One goal for my new ESP32 project is to be more ROS-friendly. I'm not ready to dive straight into micro-ROS right now. But when I (or someone else) tackles the challenge, the project shouldn't be tripped up by something that needlessly complicates the task. I wrote SGVHAK rover code before I knew much about ROS, and in hindsight I made some decisions that made a ROS port annoying for no good reason. For example, the ROS convention for robot forward is along the +X axis. Ignorant of this when I wrote SGVHAK rover software, I chose forward to be +Y axis. The ROS convention for angular measurements are radians for units, and the right-hand rule for positive rotation. Meaning a positive rover steering rotation is counter-clockwise. For SGVHAK rover, I worked with angles in degrees and positive rotation was clockwise. There was no reason to go against these ROS conventions, it was done purely out of ignorance. If I were to adapt my SGVHAK rover code to ROS, a whole bunch of conversions need to occur risking additional surface area for bugs.
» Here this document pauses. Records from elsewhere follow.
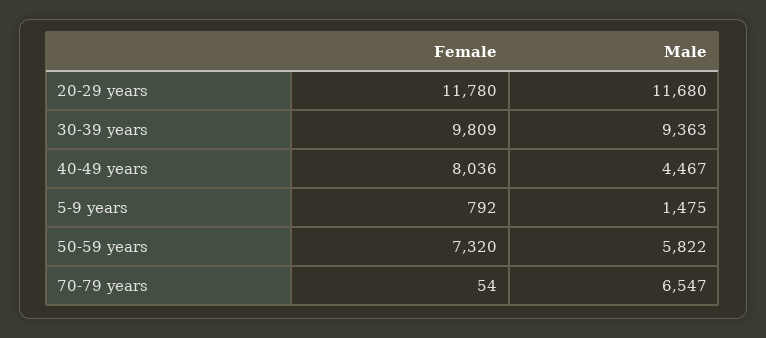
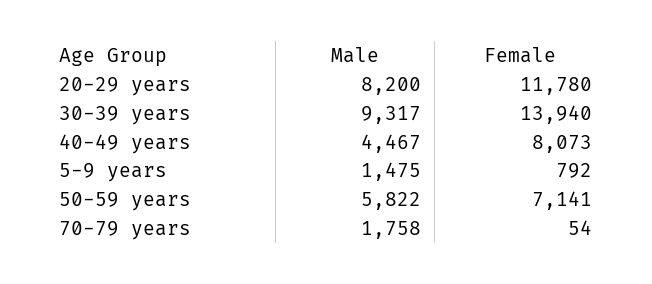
Male, 20-29 years: 11680 -> 8200
Female, 30-39 years: 9809 -> 13940
Male, 30-39 years: 9363 -> 9317
Female, 40-49 years: 8036 -> 8073
Female, 50-59 years: 7320 -> 7141
Male, 70-79 years: 6547 -> 1758

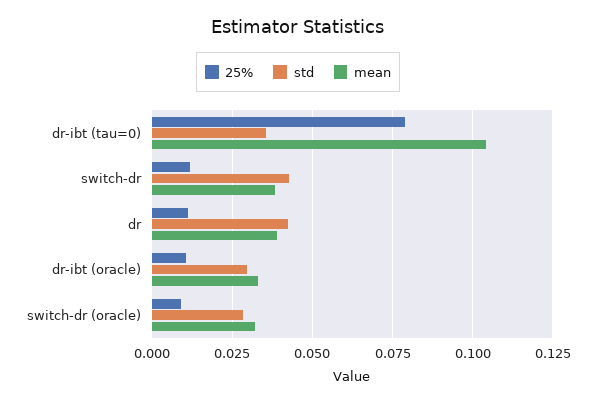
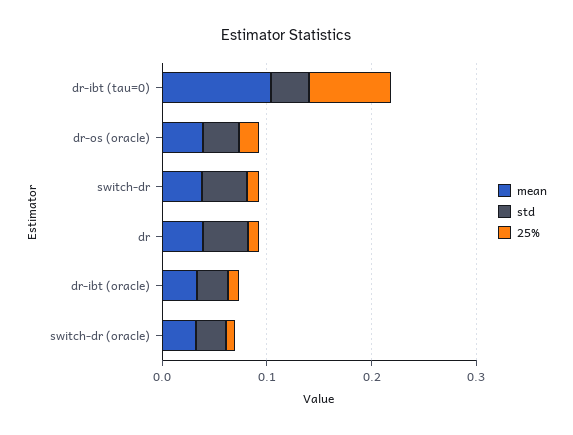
mean, dr-os (oracle): none -> 0.04
std, dr-os (oracle): none -> 0.04
25%, dr-os (oracle): none -> 0.02

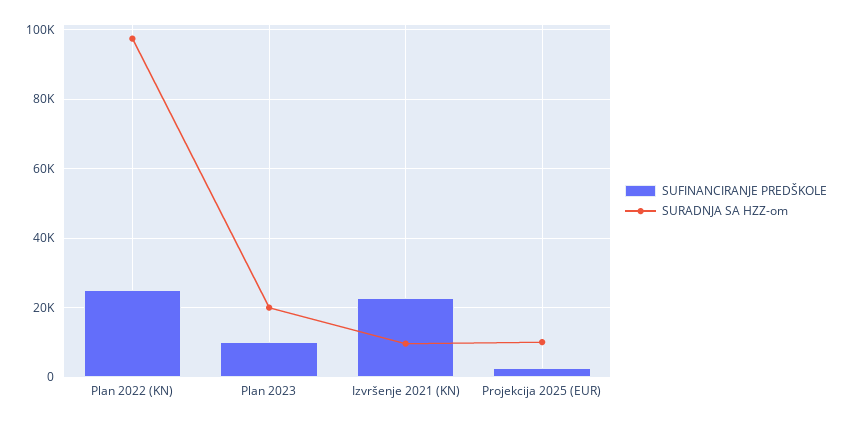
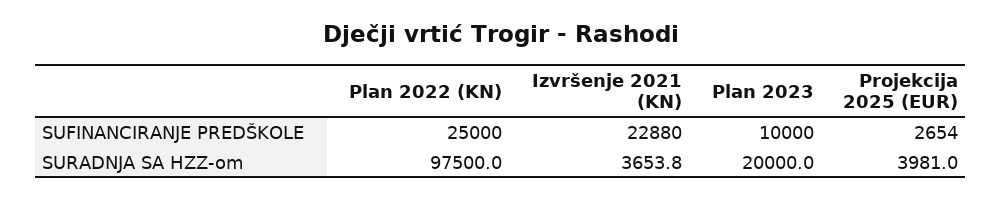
SURADNJA SA HZZ-om, Izvršenje 2021 (KN): 10000 -> 3653.8
SURADNJA SA HZZ-om, Projekcija 2025 (EUR): 10000 -> 3981

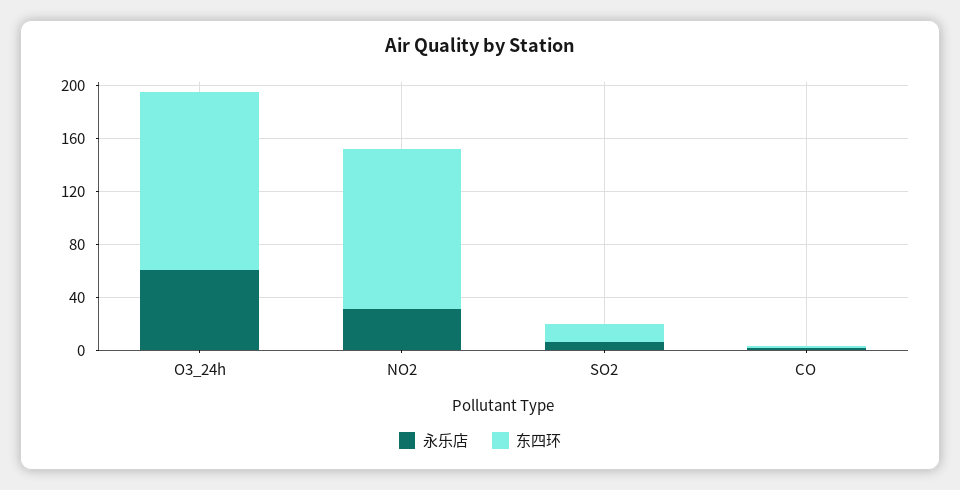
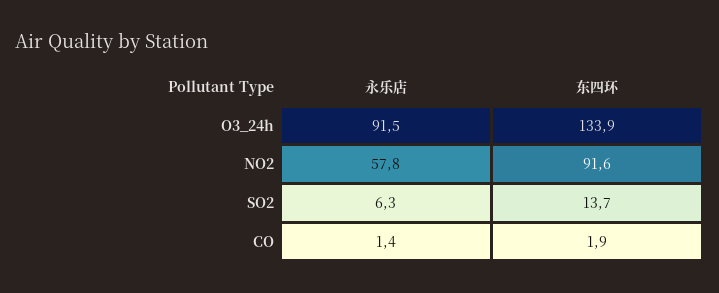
永乐店, O3_24h: 60 -> 91.5
永乐店, NO2: 30 -> 57.8
东四环, NO2: 120 -> 91.6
I completely understand why Rhys Mainwaring wrote a rover ROS software stack from scratch instead, I would have done the same!
So for my upcoming ESP32 Sawppy rover brain project, I'll keep ROS conventions in mind. Specifically REP103 for units and coordinate conventions. Another ROS-inspired similarity will be messages, which is a new luxury gained by the change in platform. For SGVHAK rover I avoided the complications of introducing multiprocessing concepts to Python code running on a Raspberry Pi. But now I'm targeting the customized FreeRTOS Espressif created to run an ESP32, I gain a lot of multiprocessing tools as a natural and fundamental part of the platform. I will be organizing my code components into FreeRTOS tasks, which has similarities to how ROS organizes code components into nodes. So when my tasks communicate with each other, I'll look to see if there is a ROS equivalent. I won't be able to make my FreeRTOS messages compatible with ROS message formats, though. Because I won't have some of the luxuries like dynamically sized arrays. But the data organization should at least look similar.
I foresee the following items, and I'll probably find more as I go:
- I will rewrite my ESP32 ADC joystick code to communicate with a new data message. It should resemble
sensor_msgs/Joy
from ROS, normalized to the same value ranges. - When I write the task which translates raw input into desired rover chassis command, that result will be communicated with something that resembles
geometry_msgs/Twist
used for ROS topiccmd_vel
(Commanded Velocity). - When that cmd_vel command is broken down to commands for individual motors and actuators, those individual commands should resemble joint commands of ros_control. I have not yet worked with ros_control myself so this one is the fuzziest with the most unknowns. But I look forward to learning!
And as expected of a learning project, I ran into problems immediately with the first item on the list. I eventually decided to devise a workaround for ESP32 ADC behavior I don't understand yet.